## Фрагмент страницы
»»

Главное же: сверхнароду Российскому предстоит рано или поздно стать во главе созидания интеррелигии и интеркультуры. Возможно, что в дальнейшем ведущие роли в этом процессе перейдут к другим народам, но задача закладывания основ ляжет, по-видимому, именно на его плечи. Такому народу больше, чем какому-нибудь другому, необходимо не только знание, но и душевное понимание чужих психологий, умение синтетически претворять и любить другие умственные уклады, культурные облики, жизненные идеалы, иные расовые и национальные выражения духа. Что же могло бы сильнее способствовать этому, как не взаимопроникновение, дружеское, и, конечно, не единиц, а именно широких слоев, с историческими реальностями других культур? Что иное могло бы так уберечь от навязывания другим народам именно своего и только своего социально-политического строя, именно у нас господствующего в данный момент мировоззрения?.. – В нашей истории должно было быть, но, к великому горю нашему и всего мира, не совершилось культурное паломничество на Восток и Юг.
Пока мы не освободимся от нашей национально-культурной спеси, пока не перестанем чувствовать так, как если бы Россия и в самом деле была лучшей страной на свете, – до тех пор из нашего огромного массива не получится ничего, кроме деспотической угрозы для человечества.
Возможно, некоторых из читающих мои аргументы не убедили, и они остались при своем недоумении относительно того, как же можно сожалеть о том, что российская экспансия не направилась полтораста лет назад в сторону Ирана. Разве не сводятся мои аргументы к перечислению выгод, которые получила бы от этой экспансии Россия, а интересы Ирана совершенно не принимаются в расчет?
Нет. Аргументы мои сводятся совсем к другому. Они сводятся к перечислению тех преимуществ, какие приобрел бы в случае этой экспансии российский сверхнарод не сам по себе и не сам для себя, а в качестве носителя совершенно определенной всемирной миссии. Сами по себе народы России просуществовали эти полтораста лет без присоединения Ирана, не погибнув и не захирев. И если бы моим ходом мыслей руководил национальный эгоизм, они были бы выражены где угодно, но только не на страницах «Розы Мира». Те изменения в российской культуре, истории, психологии, характере и мироотношении, которые вызвала бы эта экспансия, отразились бы и на том, что распространяет над миром Россия в середине и к концу XX столетия. Распространяемое ею было бы иным: более широким, свободным и гуманным, более терпимым, ласковым и добрым, более духовным. А в этом заинтересованы все народы мира, и народ иранский не меньше других. Исторические же потери, которые понес бы этот народ в случае завоевания Ирана русскими полтораста лет назад, вряд ли сделали бы его более несчастным, чем он был эти полтораста лет под владычеством своих шахов, и уж во всяком случае не более несчастным, чем была Средняя Азия после присоединения ее к России.
Но ведь выхода в Индийский океан – скажут – не произошло. Зачем же такая тирада о том, что упущено?

««

## Строки набора данных
»»

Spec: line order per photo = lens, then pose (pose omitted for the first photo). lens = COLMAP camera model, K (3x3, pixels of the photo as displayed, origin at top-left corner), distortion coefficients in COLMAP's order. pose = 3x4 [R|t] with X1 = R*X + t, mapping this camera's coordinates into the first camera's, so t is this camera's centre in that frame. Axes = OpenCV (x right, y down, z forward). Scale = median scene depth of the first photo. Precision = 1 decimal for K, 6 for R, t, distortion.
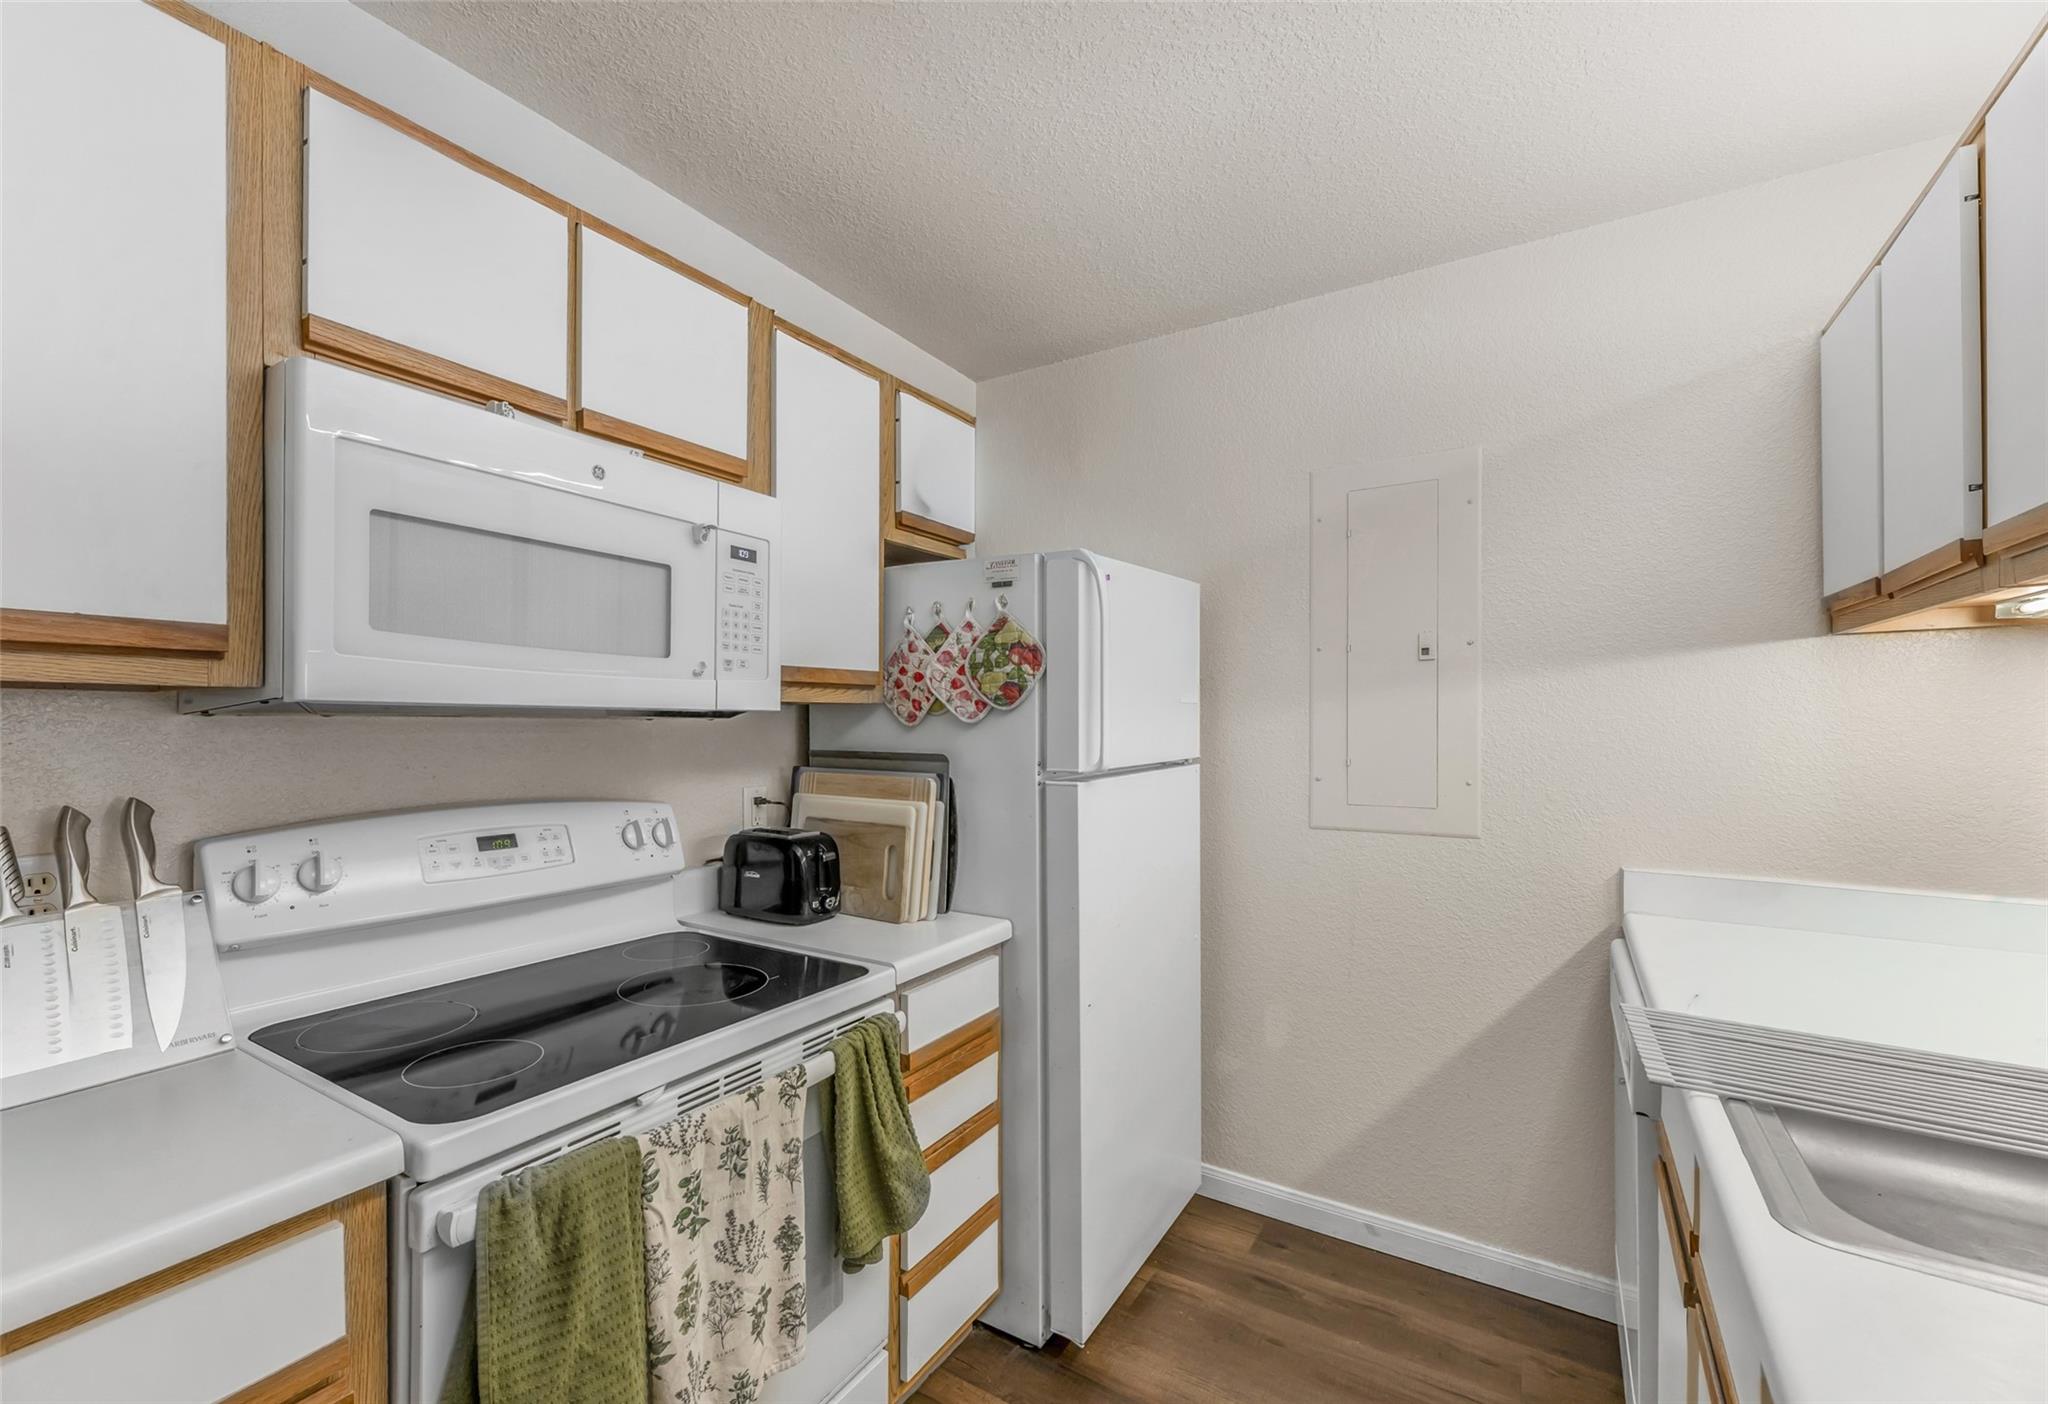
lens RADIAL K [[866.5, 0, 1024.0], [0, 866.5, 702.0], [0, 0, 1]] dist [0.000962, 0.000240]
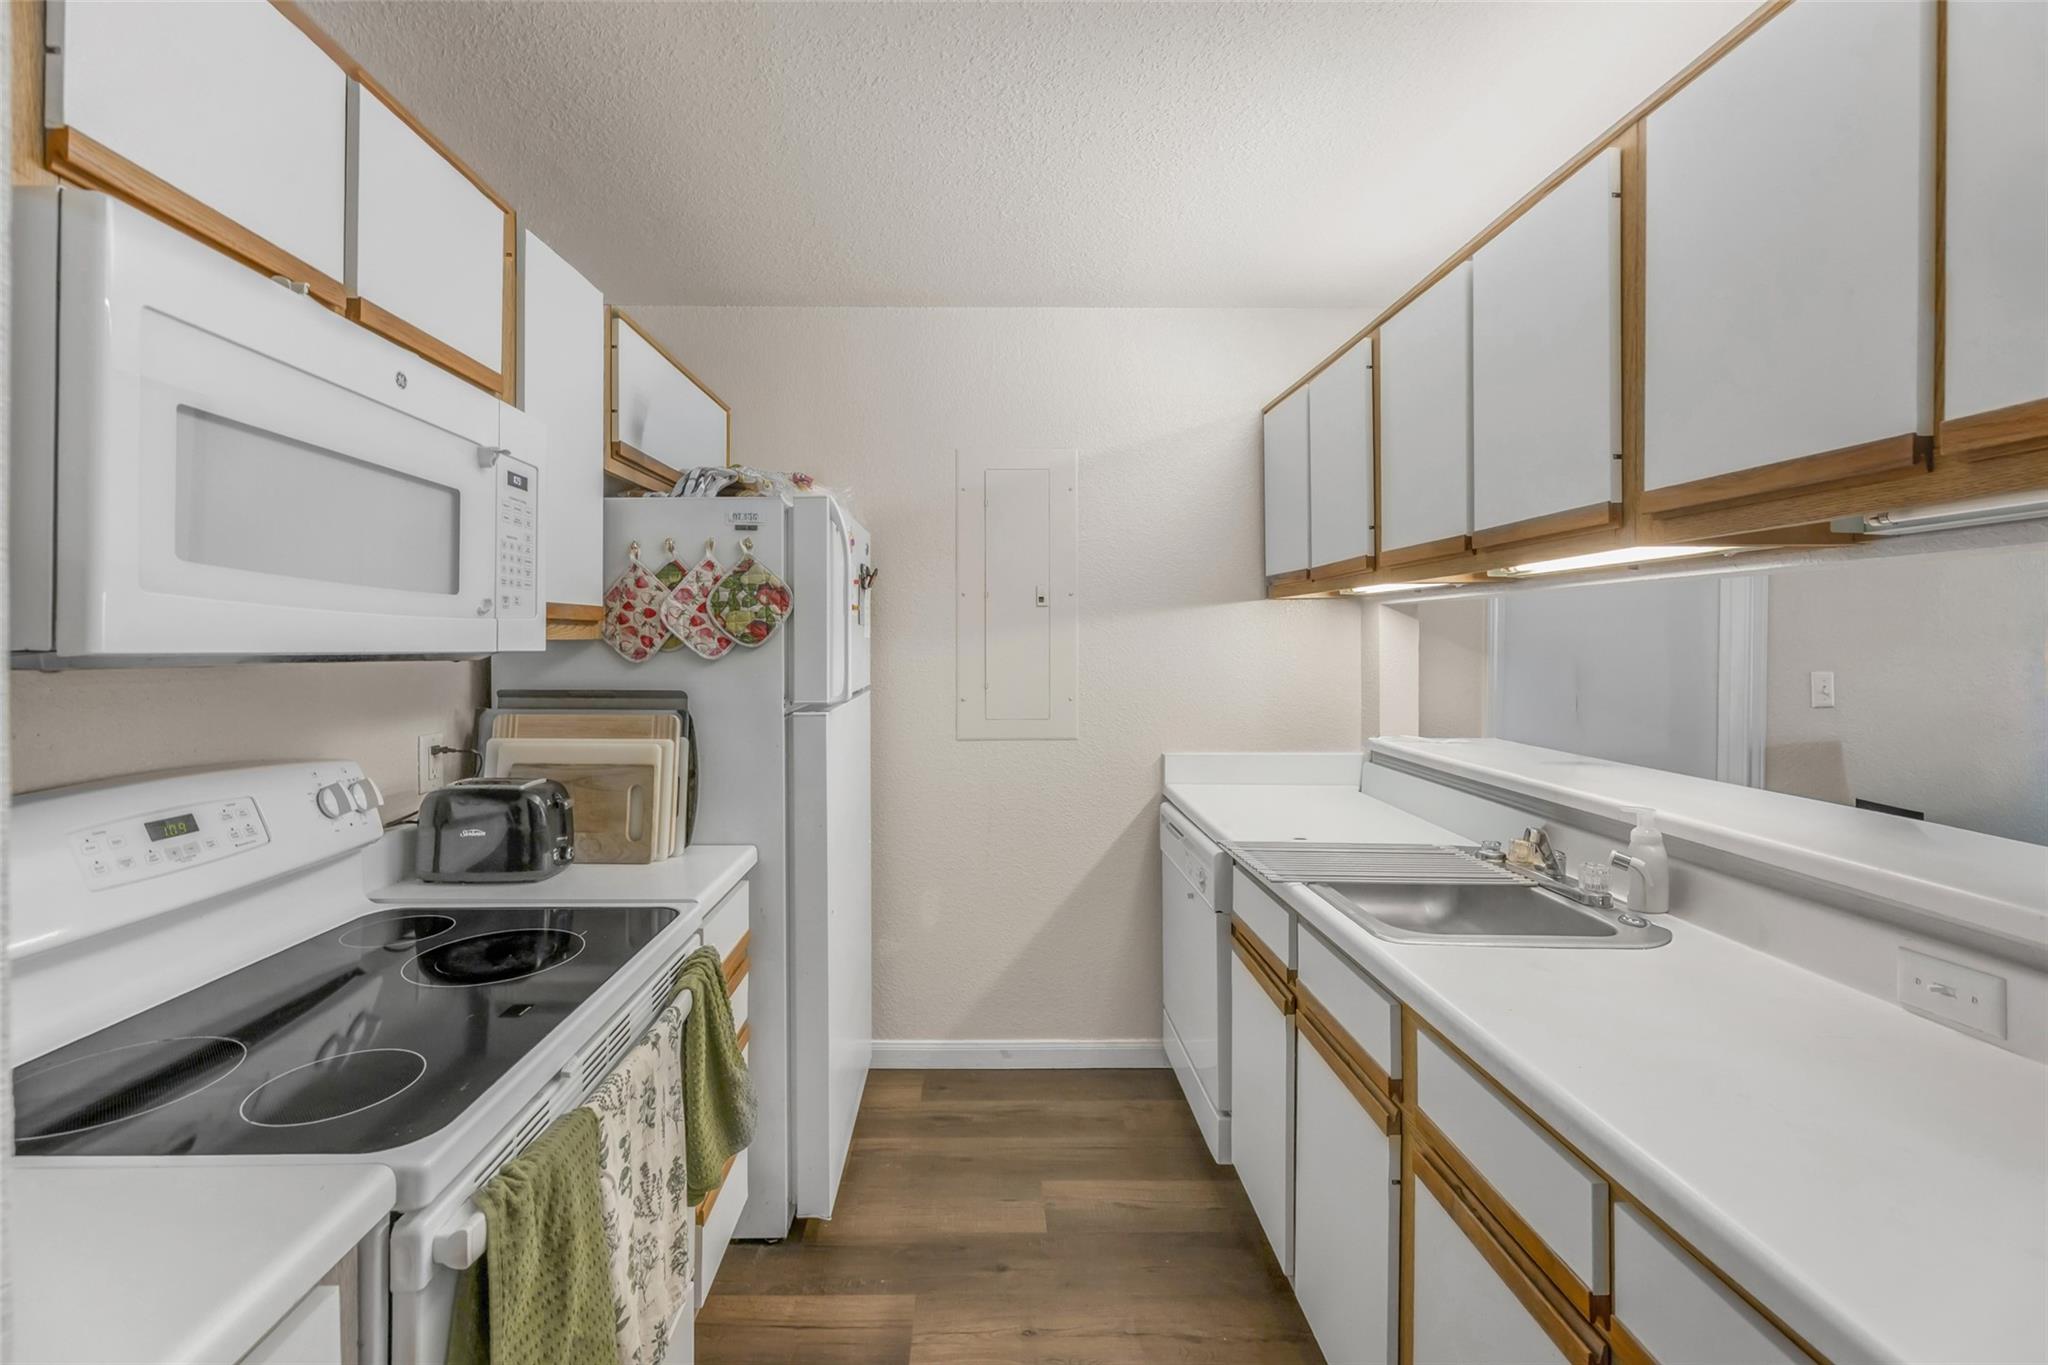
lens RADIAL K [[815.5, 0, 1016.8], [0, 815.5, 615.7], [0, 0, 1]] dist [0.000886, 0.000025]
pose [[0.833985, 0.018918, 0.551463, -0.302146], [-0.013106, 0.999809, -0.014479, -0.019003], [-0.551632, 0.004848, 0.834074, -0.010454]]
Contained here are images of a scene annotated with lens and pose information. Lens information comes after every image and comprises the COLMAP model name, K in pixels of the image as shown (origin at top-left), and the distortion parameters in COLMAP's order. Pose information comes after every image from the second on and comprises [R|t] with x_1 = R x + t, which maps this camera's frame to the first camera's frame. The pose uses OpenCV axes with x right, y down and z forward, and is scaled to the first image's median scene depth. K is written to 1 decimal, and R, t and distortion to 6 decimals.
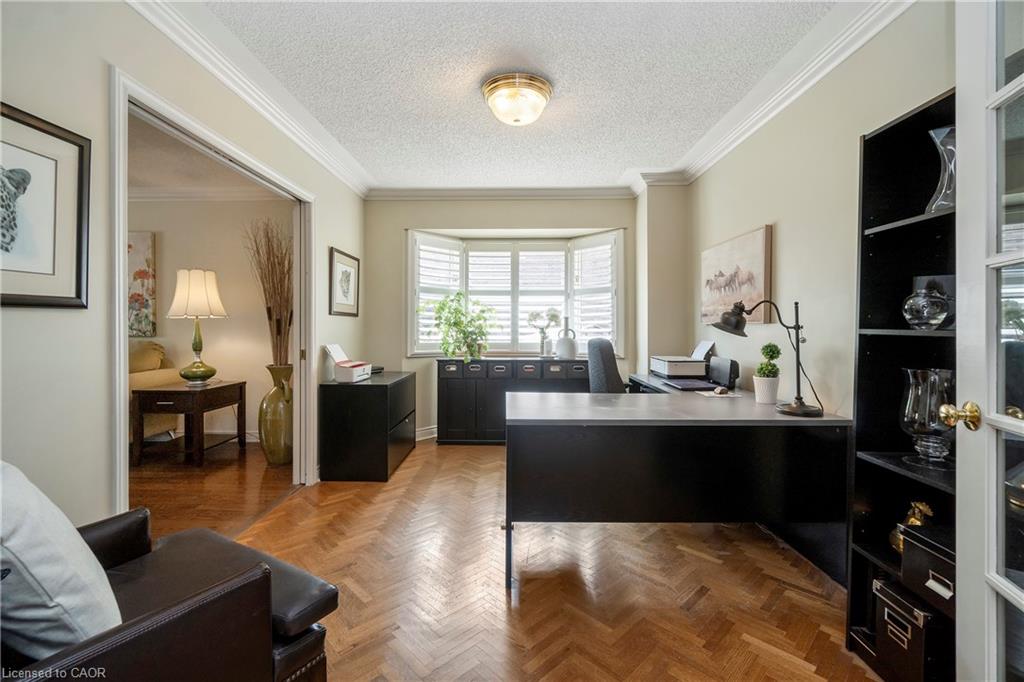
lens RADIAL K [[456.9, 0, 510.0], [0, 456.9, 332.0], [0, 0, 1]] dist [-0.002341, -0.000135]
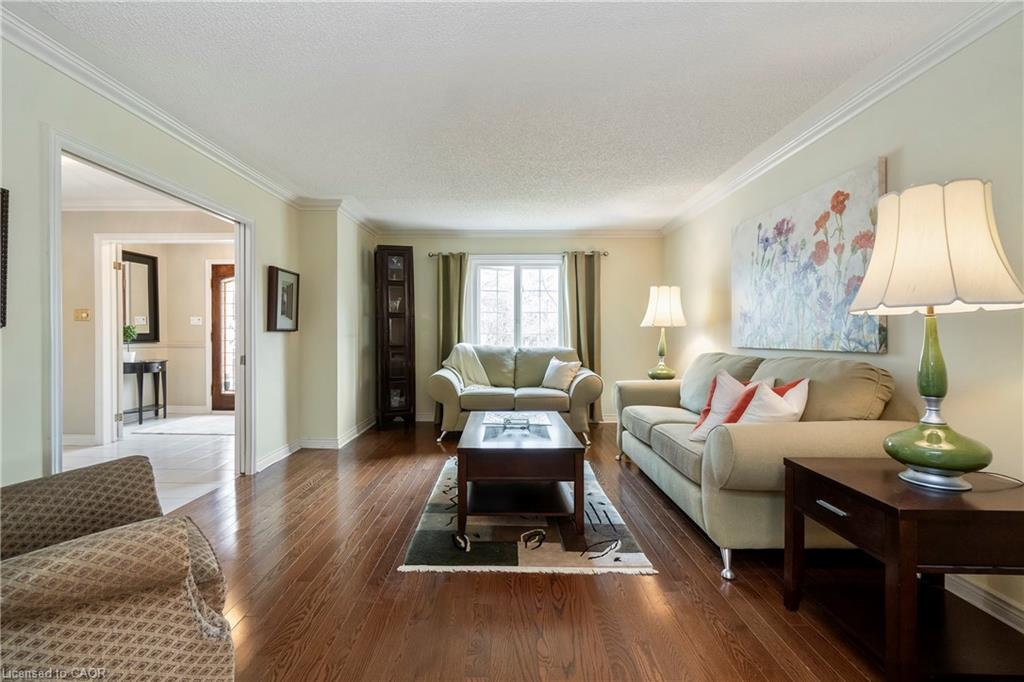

««

## Задания к упражнению
1 - Ответьте на вопросы по фрагменту страницы:
(a) Какое паломничество, согласно фрагменту, должно было быть в нашей истории, но не совершилось?
(b) Сколько лет назад, по словам фрагмента, российская экспансия не направилась в сторону Ирана?
(c) На страницах какой книги, согласно фрагменту, не были бы выражены эти мысли, если бы ими руководил национальный эгоизм?
2 - Преобразуйте в CSV с двумя столбцами, «запрос» и «ответ», часть строк набора данных от строки, содержащей «Contained here are», до конца набора включительно. Каждому запросу должна соответствовать одна запись, где его текст и ответ стоят каждый в отдельном поле в кавычках, а переносы строк заменены пробелами; изображения в результат не включайте.

## Ответы
1 -
(a) Культурное паломничество на Восток и Юг.
(b) Полтораста лет назад.
(c) На страницах «Розы Мира».

2 -
запрос,ответ
"Contained here are images of a scene annotated with lens and pose information. Lens information comes after every image and comprises the COLMAP model name, K in pixels of the image as shown (origin at top-left), and the distortion parameters in COLMAP's order. Pose information comes after every image from the second on and comprises [R|t] with x_1 = R x + t, which maps this camera's frame to the first camera's frame. The pose uses OpenCV axes with x right, y down and z forward, and is scaled to the first image's median scene depth. K is written to 1 decimal, and R, t and distortion to 6 decimals.","lens RADIAL K [[456.9, 0, 510.0], [0, 456.9, 332.0], [0, 0, 1]] dist [-0.002341, -0.000135]"